Document:
§

Is it possible shell will give either error for the same core issue?
[14 Sep 2022 13:46] Jay Janssen
update:  I corrected my issue with dba.restartWaitTimeout not being properly set, but I'm still seeing the "ERROR: Not Connected"

* Waiting for server restart... ready
* 10.162.255.177:3306 has restarted, waiting for clone to finish...
** Stage FILE SYNC: Completed
** Stage RESTART: Completed
* Clone process has finished: 297.46 GB transferred in 26 min 14 sec (188.98 MB/s)
Incremental state recovery is now in progress.

* Waiting for distributed recovery to finish...
NOTE: '10.162.255.177:3306' is being recovered from '10.162.254.180:3306'

* Distributed recovery has finished

ERROR: Not connected
[14 Sep 2022 13:57] Jay Janssen
this cluster is under a decent amount of load when this happens.  I am not seeing this issue in a smaller cluster with proportionally less load and smaller clone time.
[14 Sep 2022 14:01] Jay Janssen
upgrading severity for me as this is disrupting my instance automation.  

I can't recover from this on the instance itself easily, because I have to rescan the cluster from another instance to get the instance metadata updated.
[21 Sep 2022 14:22] Jay Janssen
Just had an instance of what I think is the same bug, with a slightly different error message:

* Clone process has finished: 61.45 GB transferred in 11 min 22 sec (90.11 MB/s)

ESC[1mIncremental state recovery is now in progress.ESC[0m

* Waiting for distributed recovery to finish...
ESC[36mNOTE: ESC[0m'10.170.254.76:3306' is being recovered from '10.170.255.37:3306'
* Distributed recovery has finished

ESC[31mERROR: ESC[0mLost connection to MySQL server during query

doing a cluster rescan and adding the instance recovered the problem.
[23 Sep 2022 14:45] Jay Janssen
Another complaint here -- despite add-instance throwing an error message, the command line integration (i.e., `mysqlsh cluster add-instance ...`) returns 0 and not an error code (1 or higher).  

If any command hits any kind of error/exception, the command line integration (and the equivalent python and js functions) should return proper error codes and/or throw exceptions.
[29 Sep 2022 16:28] MySQL Verification Team
Hi Jay,

Thanks for the report. I'm not reproducing this issue as it looks like it requires some specific load to happen but I'll see what the shell team can do with it.

§

Recorded data:
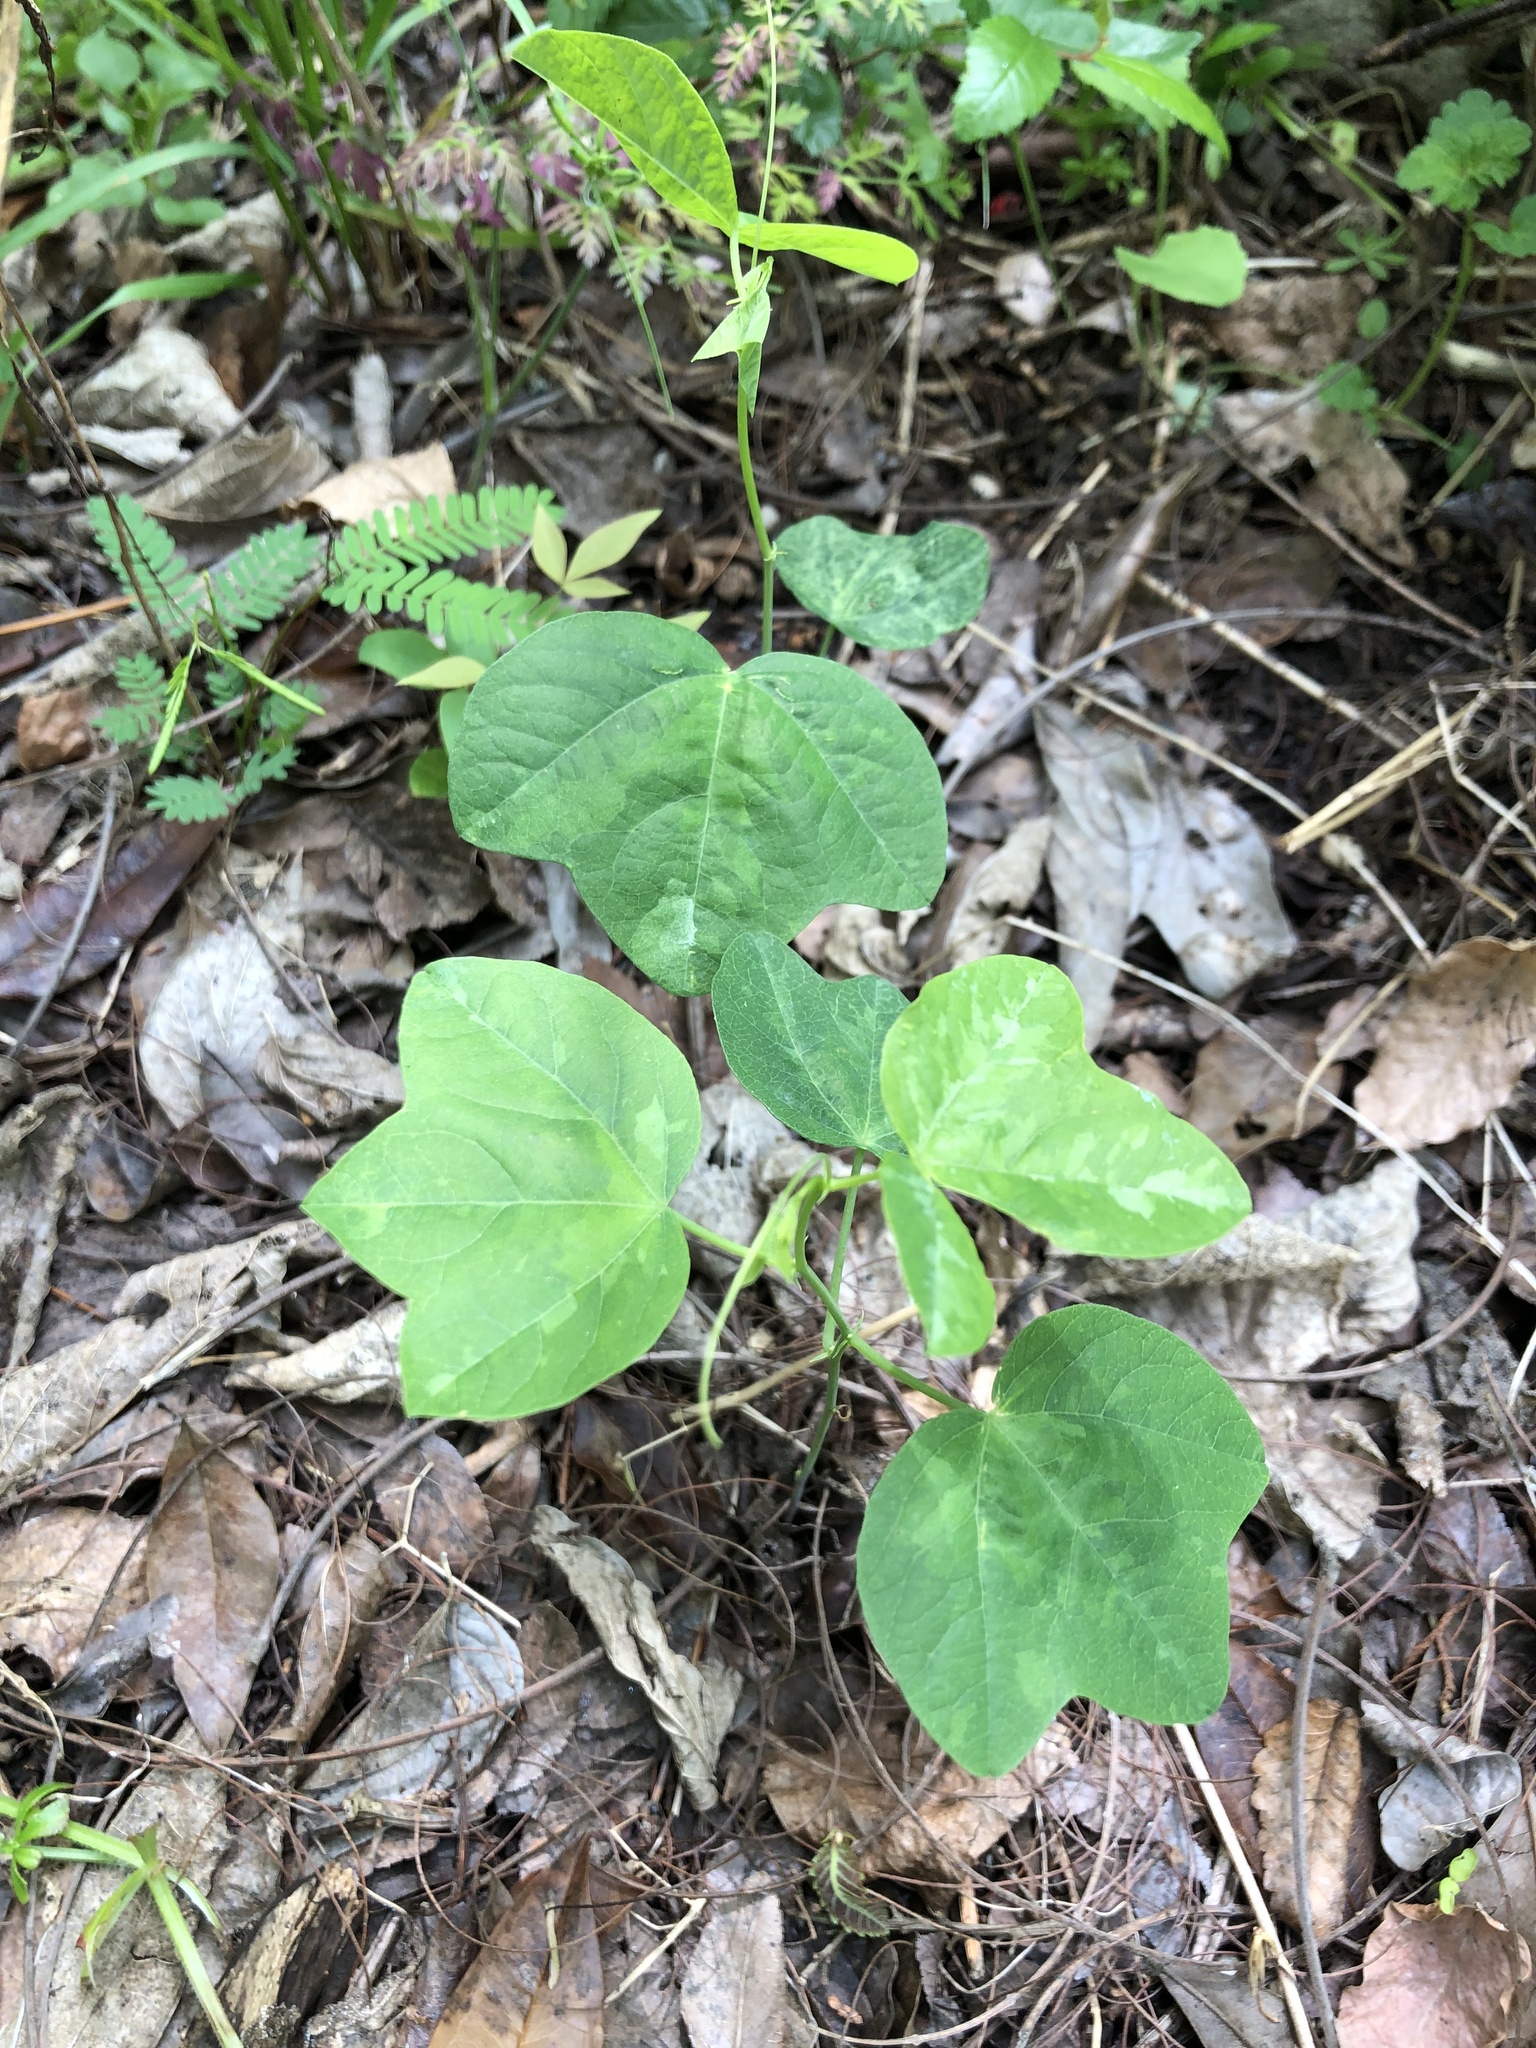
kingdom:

§

What you need to do:
**A.** According to the bug thread, what exit code does `mysqlsh cluster add-instance ...` return even though add-instance throws an error message?
**B.** From the bug thread, extract the passage from "ESC[36mNOTE: ESC[0m'10.170.254.76:3306' is" up to and including "recovered the problem.".

Exercise solutions:
**A.** It returns 0 rather than an error code of 1 or higher.

**B.**
ESC[36mNOTE: ESC[0m'10.170.254.76:3306' is being recovered from '10.170.255.37:3306'
* Distributed recovery has finished

ESC[31mERROR: ESC[0mLost connection to MySQL server during query

doing a cluster rescan and adding the instance recovered the problem.